→ Kaynak Metin
--- --- ---

Evle iş arasında yaşadığımız çelişki, patronların işine geliyor. Bir yandan “Çocuk yapın, hastaya, yaşlıya siz bakın, kutsal aile bunu gerektirir” diyorlar. Diğer yandan üç kuruşa çalışın diyorlar. Bu zincir boğazımızı giderek daha fazla sıkarken Sendikal Güç Birliği Platformu Kadın Koordinasyonu, işçi kadınların sorunlarının ancak daha örgütlü olarak çözülebileceğini söylüyor.
Evle iş arasında yaşadığımız o muazzam çelişki, patronların işine geliyor. Bir yandan “Çocuk yapın, hastaya, yaşlıya siz bakın, kutsal aile bunu gerektirir” diyorlar. Bir yandan eğitimde, sağlıkta, sosyal güvenlikte yaşanan dönüşüm hayatımızı daha da zorlaştırıyor, çalışmaya, para kazanmaya daha çok ihtiyaç duyuyoruz. Ama ne evde bize biçilen rolleri bir kenara bırakabiliyoruz, ne de doğru düzgün bir iş bulabiliyoruz. Hükümet ise son dönemde daha sık “Kadın istihdamını artıracağız” demeye başladı.
Bütün bunlar bir zincirin halkası gibi. Hem eve kapanmaya zorlanan hem de üretimin bir parçası olması istenen kadınlar için, hükümetin söz ettiği istihdamın güvencesiz, düşük ücretli ve esnek bir çalışma anlamına geldiğini biliyoruz. Bu zincir boğazımızı giderek daha fazla sıkarken Sendikal Güç Birliği Platformu Kadın Koordinasyonu, işçi kadınların sorunlarının ancak daha örgütlü olarak çözülebileceğini söylüyor. 8 Martın da tam da bu nedenle bir kutlama değil bir mücadele günü olduğunu, “güvenceli ve sendikalı bir iş, şiddetsiz bir yaşam” talebinin giderek daha çok kadının talebi olduğunu ifade ediyor. Sendikal Güç Birliği Kadın Koordinasyonundan kadınlarla bizi sıkan zinciri ve bu zinciri kırmak için sendikalara düşen görevleri konuştuk.

--- --- ---

→ Veri Satırları

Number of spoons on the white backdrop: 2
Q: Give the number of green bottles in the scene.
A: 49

--- --- ---

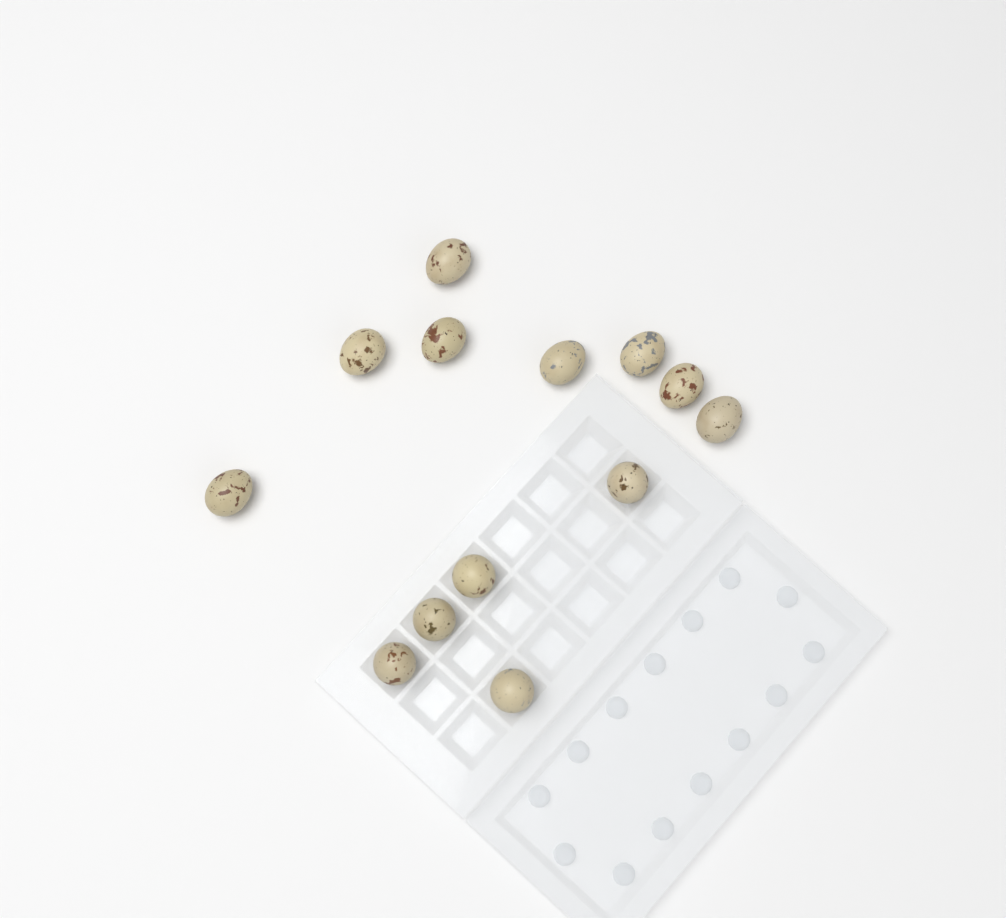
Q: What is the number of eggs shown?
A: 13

--- --- ---

→ Hedefler
(a) Kaynak metinde dönüşüm yaşandığı söylenen alanların hepsini sıralayın.
(b) Kaynak metnin "Bütün bunlar bir" sözlerinden başlayıp "düşen görevleri konuştuk." sözleri de dahil olmak üzere bölümünü aynen yeniden yazın.
Kayıtların burada hiçbir rolü yoktur.

→ Sıralı Yanıtlar
(a) eğitim, sağlık, sosyal güvenlik

(b)
Bütün bunlar bir zincirin halkası gibi. Hem eve kapanmaya zorlanan hem de üretimin bir parçası olması istenen kadınlar için, hükümetin söz ettiği istihdamın güvencesiz, düşük ücretli ve esnek bir çalışma anlamına geldiğini biliyoruz. Bu zincir boğazımızı giderek daha fazla sıkarken Sendikal Güç Birliği Platformu Kadın Koordinasyonu, işçi kadınların sorunlarının ancak daha örgütlü olarak çözülebileceğini söylüyor. 8 Martın da tam da bu nedenle bir kutlama değil bir mücadele günü olduğunu, “güvenceli ve sendikalı bir iş, şiddetsiz bir yaşam” talebinin giderek daha çok kadının talebi olduğunu ifade ediyor. Sendikal Güç Birliği Kadın Koordinasyonundan kadınlarla bizi sıkan zinciri ve bu zinciri kırmak için sendikalara düşen görevleri konuştuk.